Moisture resistant (MIL-STD-202)
After FM-106E) treatment, the test piece was immersed in post flux and the wetting time was measured using a solder wettability tester. (3) heating the alkaline solution to 40 ° C.,
~ The test piece was immersed for 5 minutes. After that, wash with water and check the surface condition (roughness, discoloration). The sample piece of (4) was subjected to a gas corrosion test (1 ± 0.3 ppm H ₂ S, 25 ± 2 ° C., 5% R
H, 10 days) metal surface condition (roughness, discoloration)
I see. The test results are shown in Table 1.

[Table 1]

[0007]

EFFECTS OF THE INVENTION According to the metal rust preventive treatment method of the present invention, excellent moisture resistance, chemical resistance and heat resistance can be obtained on metal surfaces such as solder, electroless solder, nickel, silver, zinc, copper and copper alloys.
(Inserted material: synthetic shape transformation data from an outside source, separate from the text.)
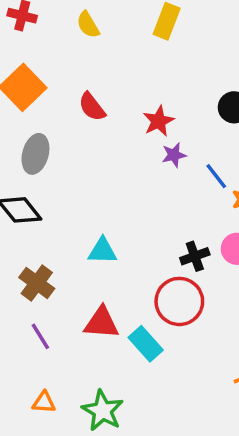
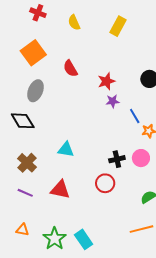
red circle: (179, 301) -> (105, 183), size x0.7
purple line: (40, 336) -> (25, 193), turned -42
cyan rectangle: (146, 344) -> (84, 239), moved

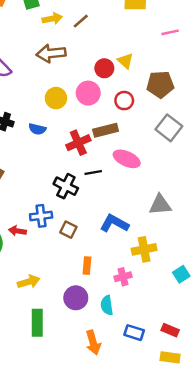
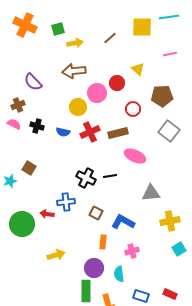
brown line: (81, 21) -> (110, 38), moved
yellow triangle: (125, 61) -> (138, 69), moved
pink circle: (88, 93) -> (97, 93), moved
red cross: (78, 143) -> (90, 132), moved
black line: (93, 172) -> (110, 176), moved
gray triangle: (160, 205) -> (151, 193), moved
blue L-shape: (114, 223) -> (123, 222), moved
brown square: (68, 230) -> (96, 213), moved
yellow cross: (144, 249) -> (170, 221), moved
green rectangle: (37, 323) -> (86, 291), moved

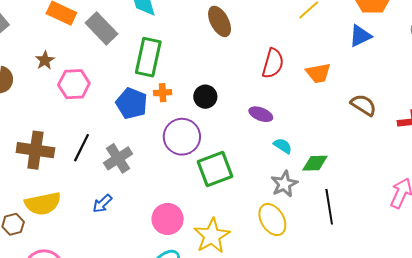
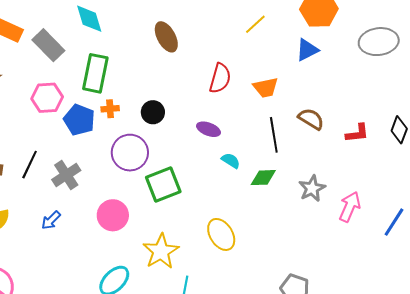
pink hexagon: (74, 84) -> (47, 98), moved
gray star: (284, 184) -> (312, 188), moved
black line: (329, 207) -> (274, 135), moved
pink circle: (168, 219) -> (113, 215), moved

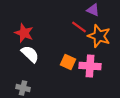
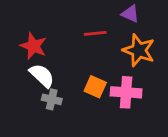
red line: (79, 27) -> (95, 33), moved, turned -42
gray cross: (23, 88) -> (52, 99), moved

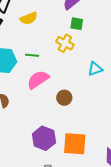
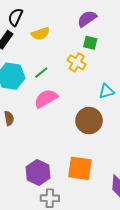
green line: (32, 55) -> (41, 73), turned -48
brown circle: (64, 98) -> (89, 121), moved, size x1.6
purple hexagon: (44, 138) -> (38, 173), moved

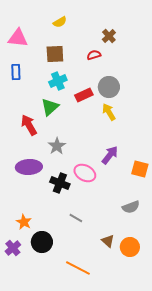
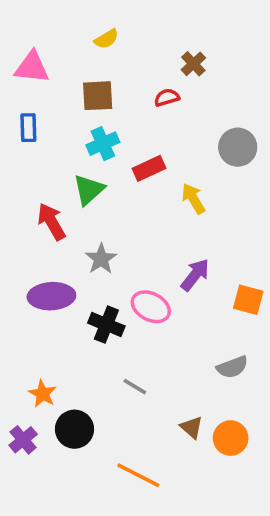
gray circle: (109, 87) -> (238, 147), moved

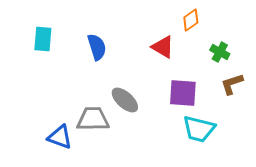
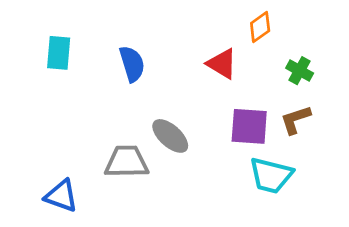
brown L-shape: (232, 84) -> (296, 120), moved
blue triangle: (60, 137) -> (61, 196), moved

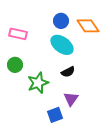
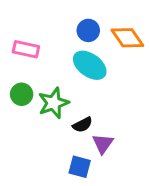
black semicircle: (68, 72) -> (82, 125), moved
green star: (38, 83) -> (53, 103), moved
blue square: (55, 115) -> (80, 167), turned 35

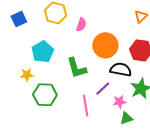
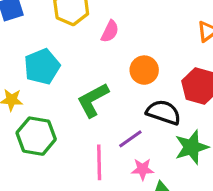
orange circle: (105, 45) -> (144, 70), size x0.7
green L-shape: (77, 68) -> (93, 100), turned 70
pink star: (119, 102) -> (143, 169), moved

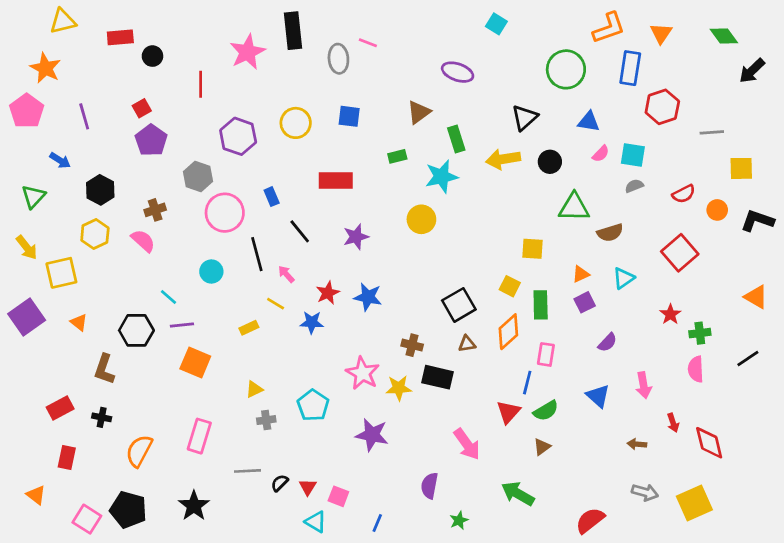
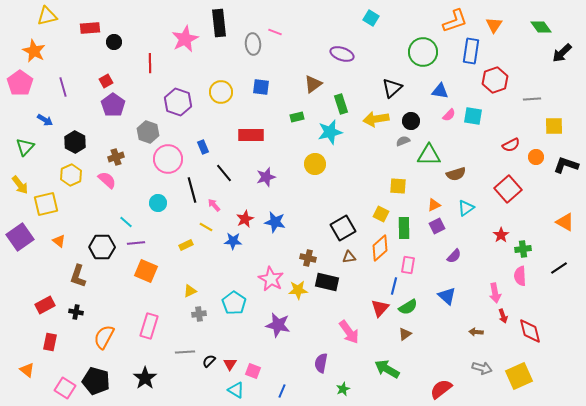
gray semicircle: (634, 186) -> (403, 141), moved
pink arrow: (644, 385) -> (495, 293), moved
The chemical conversion coating forms not only to prevent rusting of the metal surface, but also to improve the wettability of solder, spreadability of solder, solderability after reflow, and good wettability. This is particularly effective for surface mounting. In addition, it not only prevents the solder from roughening during the alkaline aqueous solution treatment at the time of manufacturing the printed wiring board by the pattern plating method and eliminates the risk of circuit disconnection, but also leaves the solder at the soldering part and has good solderability without fusing treatment. Can be kept at. Further, it is possible to manufacture a printed wiring board and a metal component which are excellent in terms of work environment and safety.

Claims (7)

[Claims] 1. A method for surface treatment of a metal, which comprises contacting with an aqueous solution containing a salt of a compound represented by (Chemical formula 1) to (Chemical formula 5) or a derivative thereof. [Chemical 1] [Chemical 2] [Chemical 3] [Chemical 4] [Chemical 5] 2. A method for surface treatment of a metal, which comprises contacting with an aqueous solution containing a compound represented by (Chemical formula 1) to (Chemical formula 5) and an organic acid, an inorganic acid or a metal compound. 3. A method for surface treatment of a metal, which comprises contacting the compound represented by (Chemical formula 1) to (Chemical formula 5), an organic acid, an inorganic acid, and an aqueous solution containing an ammonium salt with a metal compound. 4. A method of manufacturing a printed wiring board, which comprises performing a solder reflow treatment after the surface treatment of the metal according to any one of claims 1 to 3. 5. A method of manufacturing a printed wiring board, which comprises performing a soldering treatment after the surface treatment of the metal according to any one of claims 1 to 3. 6. After the surface treatment of the metal according to any one of claims 1 to 3, infrared reflow, near infrared reflow, far infrared reflow, nitrogen reflow, vapor reflow treatment of heating in air or a nitrogen atmosphere is performed. A method for manufacturing a characteristic printed wiring board. 7. A method for manufacturing a printed wiring board, which comprises performing an alkaline solution treatment after surface treatment with a solution containing the compounds represented by (Chemical formula 1) to (Chemical formula 5), an organic acid, and a metal compound.